Ilustrasi BMKG.
JAKARTA – Kepala Badan Meteorologi, Klimatologi, dan Geofisika (BMKG), Dwikorta Karnawati, mengatakan mekanisme patahan gempa 6,8 SR di Sulawesi Tengah pada Jumat (12/4) sama dengan gempa Palu tahun lalu.
Dwikorta mengatakan bahwa kedua gempa tersebut dibangkitkan oleh deformasi batuan dengan mekanisme pergerakan mendatar (strike slip).
“Mekanismenya strike slip, patahan geser sama, hanya lokasinya berbeda,” kata Dwikorita di Kantor BMKG, Jakarta, Jumat (12/4).
Kepala Pusat Gempa Bumi dan Tsunami BMKG, Rahmat Triyono, menuturkan pada gempa Palu, patahan terjadi di sesar Palu-Koro dan titik gempa ada di darat. Untuk gempa Sulteng kali ini, titik gempa berada di laut.

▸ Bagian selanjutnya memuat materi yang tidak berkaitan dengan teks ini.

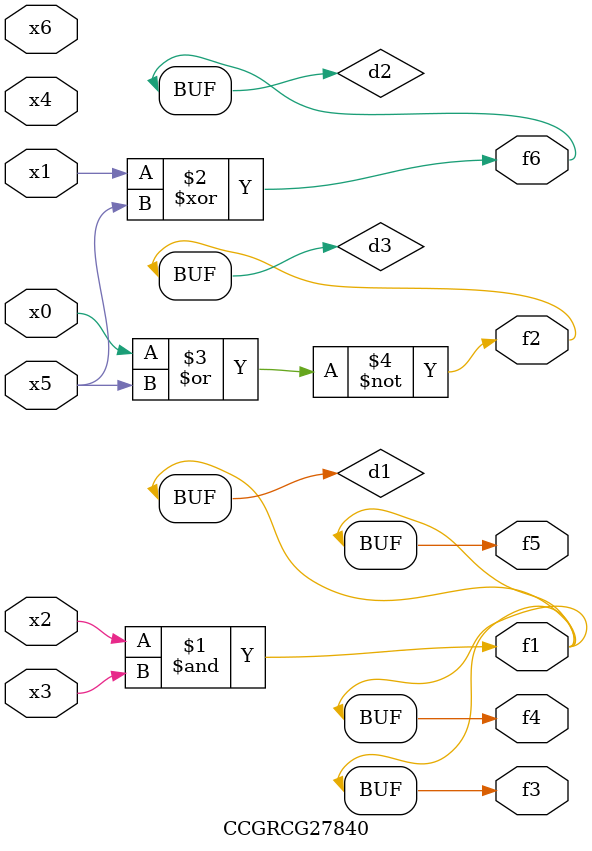
<source format=v>
module CCGRCG27840(
	input x0, x1, x2, x3, x4, x5, x6,
	output f1, f2, f3, f4, f5, f6
);

	wire d1, d2, d3;

	and (d1, x2, x3);
	xor (d2, x1, x5);
	nor (d3, x0, x5);
	assign f1 = d1;
	assign f2 = d3;
	assign f3 = d1;
	assign f4 = d1;
	assign f5 = d1;
	assign f6 = d2;
endmodule

</source>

“Nah, ini ada di laut dan lokasinya cukup jauh, beberapa ratus kilometer cuma mekanismenya sama-sama mendatar. Yang satu sumber gempanya di darat sesar Palu-Koro yang fenomenal ya dan itu lebih aktif tingkat kegempaannya dibandingkan yang saat ini terjadi dan ini ada di laut,” tutur Rahmat.
Rahmat juga mengatakan bahwa pada gempa Palu yang terdahulu juga diikuti dengan longsor bawah laut. Sementara itu, pada gempa Sulteng tidak ditemukan indikasi longsoran bawah laut.
“Dalam pengamatan kami, tidak ada indikasi adanya longsor, tentunya terus kita monitor,” ujarnya.
Berdasarkan hasil pemantauan lokasi episenter dan kedalaman hiposenter gempa tersebut, Dwikorita mengatakan bahwa bencana itu merupakan akibat dari sesar lokal.
Gempa bumi ini mengguncang wilayah Banggai Kepulauan, Sulawesi Tengah, Jumat (12/4) sekitar pukul 18.40 WIB dengan kekuatan magnitudo 6,9.
BMKG mencatat pusat gempa berada 85 km barat daya Banggai Kepulauan. Gempa berlokasi 1.90 Lintang Selatan dan 122,54 Bujur Timur.
Gempa diperkirakan bisa memicu tsunami. Namun pada pukul 19.47 WIB, BMKG menyatakan peringatan dini tsunami telah berakhir.